Cookbook store profile: Featuring “the cookbook store” in TorontoJanuary 19, 2014 by Lindsay
Recently we began to offer an EYB feature highlighting independent cookbook stores. Now you can discover (or get reacquainted with) a store near your home – or plan a new target destination when you travel.
And to make this as strong a feature as we can, we’re asking our members to help us. We already know of many great stores, which we keep an ongoing list of (you can view them here), but we’d love to learn about more – especially those treasured by our members. So please share the names of independent cookbook stores that you know, love, admire, or are just plain crazy about. Add a comment to this posting, or email us at email@example.com with the name, address, and owner (if you know it). We’ll do the rest.
This month we’ve traveled to “the cookbook store,” located on 850 Yonge Street in Toronto, Canada – a “bricks and mortar” store with thousands of culinary and wine titles. And they are especially proud of their program of hosting both local stars and cultural icons from the cooking world – including Jamie Oliver, Nigella Lawson, Giada de Laurentiis, Anthony Bourdain, Bill Granger, Elizabeth Baird, Monda Rosenberg, Anne Lindsay, Lucy Waverman, Bonnie Stern, Paul Bocuse, Anton Mosimann, Nick Malgieri, Martha Stewart and Julia Child.
We started our Q&A with store owner Alison Fryer discussing being a “brick and mortar” establishment:
EYB: The Cookbook Store was set up before online
bookstores dominated the market. How have you tried to
compete in the new trading environment?
Since we opened in 1983 we have always tried to make our store a community where you can not only buy books but also meet and discuss culinary ideas with authors, chefs, and those passionate about food. It creates and fosters a new generation of cooks, both for home and professional kitchens. At the same time we want to inspire and reinvigorate those who have been cooking for a while. To see people’s faces light up with enthusiasm and passion when they meet their culinary heroes, such as Thomas Keller or Julia Child, or engage with an author such as Magnus Nilsson, Alex Atala and our own Canadian talent such as Mark McEwan, Michael Smith or Lynn Crawford. It’s being a part of the magic. None of this you get in an online experience.

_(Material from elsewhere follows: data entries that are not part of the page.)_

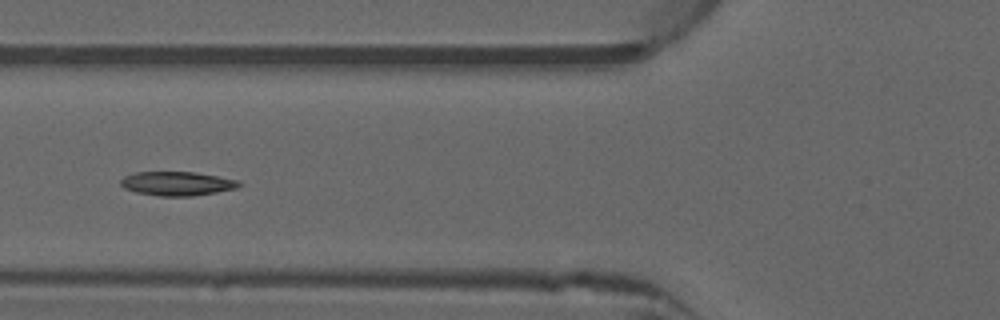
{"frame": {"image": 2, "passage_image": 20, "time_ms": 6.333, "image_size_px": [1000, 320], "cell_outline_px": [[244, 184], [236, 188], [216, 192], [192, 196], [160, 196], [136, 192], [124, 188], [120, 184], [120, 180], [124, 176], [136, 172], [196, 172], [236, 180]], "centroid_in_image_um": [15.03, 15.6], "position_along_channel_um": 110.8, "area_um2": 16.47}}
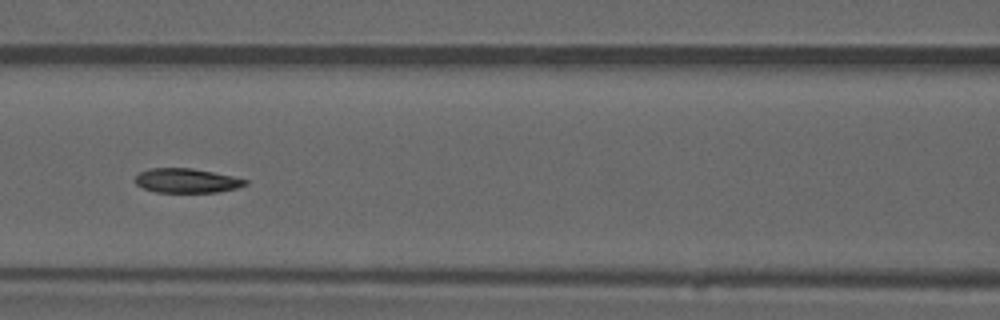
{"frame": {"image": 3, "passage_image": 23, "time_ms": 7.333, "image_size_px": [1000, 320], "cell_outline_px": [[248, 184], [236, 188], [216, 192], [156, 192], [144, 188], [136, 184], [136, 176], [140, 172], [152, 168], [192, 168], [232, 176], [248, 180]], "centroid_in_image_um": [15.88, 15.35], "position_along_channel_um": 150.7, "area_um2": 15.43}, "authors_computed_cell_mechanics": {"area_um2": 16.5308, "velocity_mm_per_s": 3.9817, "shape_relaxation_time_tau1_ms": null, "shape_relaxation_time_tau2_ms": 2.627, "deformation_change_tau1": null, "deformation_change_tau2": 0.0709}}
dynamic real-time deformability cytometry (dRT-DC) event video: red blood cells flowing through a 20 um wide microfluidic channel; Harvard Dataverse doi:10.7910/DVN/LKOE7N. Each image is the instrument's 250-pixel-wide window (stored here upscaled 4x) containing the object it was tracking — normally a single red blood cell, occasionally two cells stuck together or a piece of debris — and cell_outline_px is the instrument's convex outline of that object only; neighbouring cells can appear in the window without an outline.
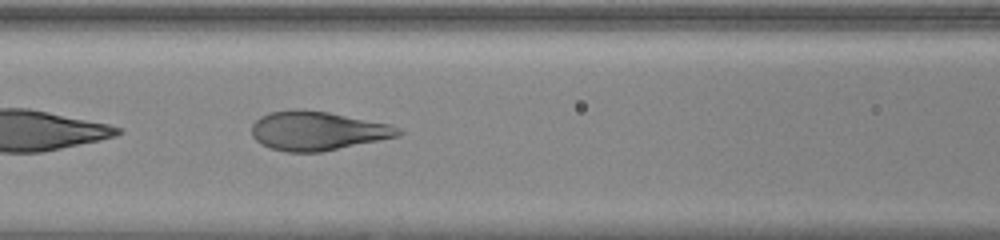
{"species": "human", "species_latin": "Homo sapiens", "temperature_condition": "warm", "stored_images_in_passage": 17, "camera_frame_rate_fps": 3000, "um_per_image_px": 0.085, "donor": {"sex": "female"}, "frame": {"image": 1, "passage_image": 6, "time_ms": 1.667, "image_size_px": [1000, 240], "cell_outline_px": [[404, 132], [400, 136], [320, 152], [288, 152], [272, 148], [260, 144], [252, 136], [252, 124], [260, 116], [268, 112], [296, 108], [328, 112], [388, 124], [400, 128]], "centroid_in_image_um": [26.96, 11.11], "position_along_channel_um": 139.6, "area_um2": 33.29}}
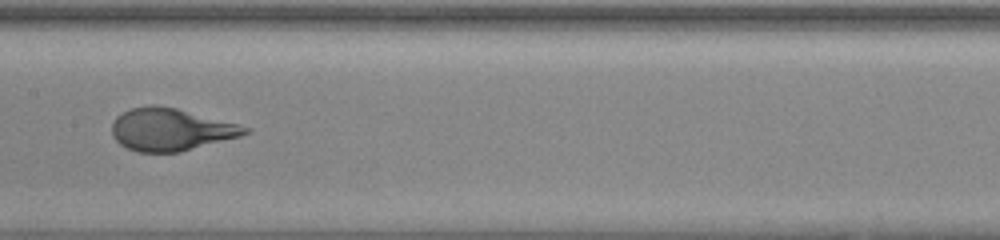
{"frame": {"image": 2, "passage_image": 10, "time_ms": 3.0, "image_size_px": [1000, 240], "cell_outline_px": [[252, 132], [240, 136], [180, 152], [136, 152], [120, 144], [112, 136], [112, 124], [116, 116], [132, 108], [152, 104], [176, 108], [252, 128]], "centroid_in_image_um": [14.5, 11.01], "position_along_channel_um": 192.9, "area_um2": 32.66}}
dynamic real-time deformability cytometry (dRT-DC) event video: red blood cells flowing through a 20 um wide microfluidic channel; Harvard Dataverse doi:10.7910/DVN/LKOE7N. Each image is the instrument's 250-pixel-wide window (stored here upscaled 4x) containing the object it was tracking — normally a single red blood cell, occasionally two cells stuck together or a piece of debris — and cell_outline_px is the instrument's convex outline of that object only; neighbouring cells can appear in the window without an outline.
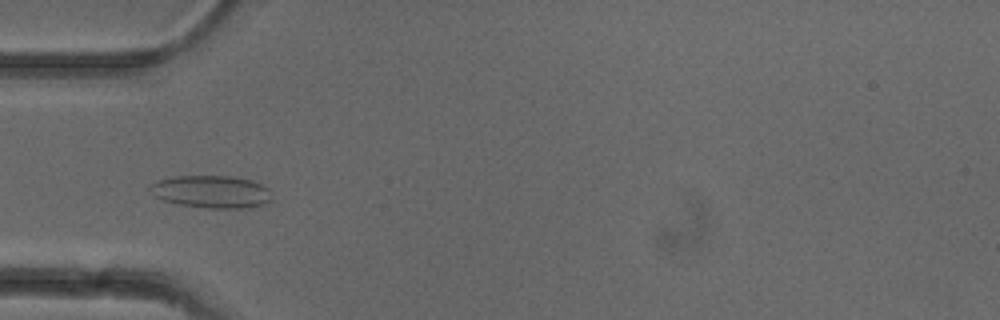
{"species": "common noctule bat (a hibernating species)", "species_latin": "Nyctalus noctula", "temperature_condition": "cold", "stored_images_in_passage": 46, "camera_frame_rate_fps": 3000, "um_per_image_px": 0.085, "animal": {"sex": "female"}, "frame": {"image": 1, "passage_image": 11, "time_ms": 3.333, "image_size_px": [1000, 320], "cell_outline_px": [[272, 200], [268, 204], [252, 208], [208, 208], [176, 204], [164, 200], [156, 196], [148, 188], [148, 184], [172, 176], [232, 176], [252, 180], [268, 188]], "centroid_in_image_um": [18.0, 16.3], "position_along_channel_um": 67.0, "area_um2": 23.35}}
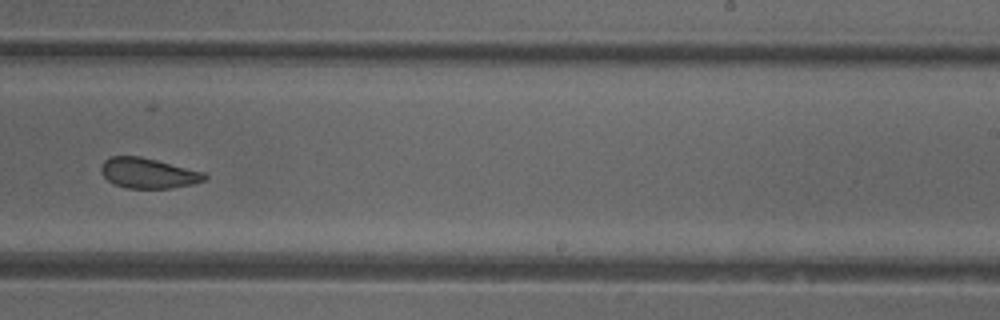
{"frame": {"image": 2, "passage_image": 27, "time_ms": 8.667, "image_size_px": [1000, 320], "cell_outline_px": [[208, 176], [204, 180], [192, 184], [172, 188], [128, 188], [116, 184], [108, 180], [100, 172], [100, 168], [104, 160], [112, 156], [140, 156], [204, 172]], "centroid_in_image_um": [12.59, 14.71], "position_along_channel_um": 276.4, "area_um2": 18.09}}
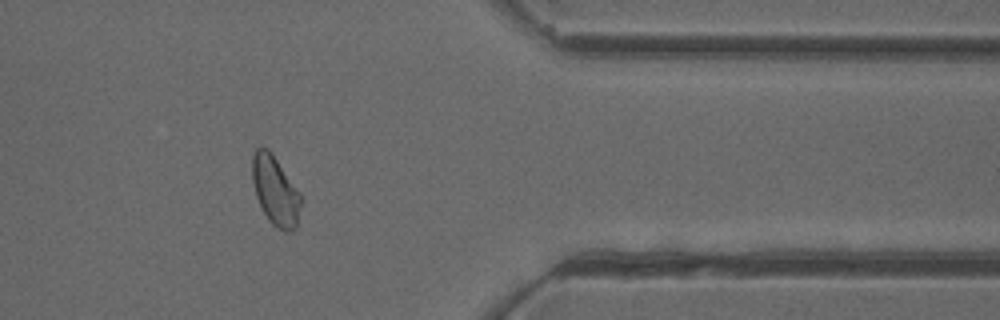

EYB: Why do the customers in your store prefer to come to The Cookbook Store?
We first, and foremost, love people. You can’t be in retail and not be a people person. Plus we get to work with food, wine, and publishing industries – what’s not to like! We engage with the culinary world and connect it to the public in a meaningful way. For example, yes we can host Ferran Adrià for over 500 people but we also hold knife skills classes for those who are just starting out. Both are equally important and I think our customers look to us to engage with them beyond the cookbooks. Of course we draw on over 30 years experience, we have had chefs, food stylists, cookbook authors, on staff; we currently have a very knowledgeable person on staff who is vegan; people trust us to recommend a book that will fit their needs. We really just talk food all day long!
EYB: Do you specialize in any particular areas of cookbooks?
We obviously can’t be all things to all people but we try, we sell just as much of Muffin Mania ( an iconic self published Canadian cookbook) as we do the latest chef book. So we try to keep a broad spectrum of books.
EYB: What are the big sellers at The Cookbook Store?
Today? This week? Last month? Gosh it changes but at this time of year January focuses on healthy food, simple dishes. So: Plenty, Grain Power, One Good Dish, Gramercy Tavern, For the Love of Soup, Tartine No 3.
EYB: What type of books do you like to cook from yourself? Do you have a favorite cookbook of all time?
I’m more of a classics person sprinkled with new ideas and I tend to focus on authors rather than specific books. I do keep a large collection of Canadian books as they sadly tend to go out of print faster. My list would include Marcella Hazan, Deborah Madison, Lucy Waverman, Julia Child, Dianne Rosen Worthington, Nigel Slater, Nigella Lawson and then David Tanis, Canal House, Ottolenghi, Yvette Van Boven. I think I’d better stop!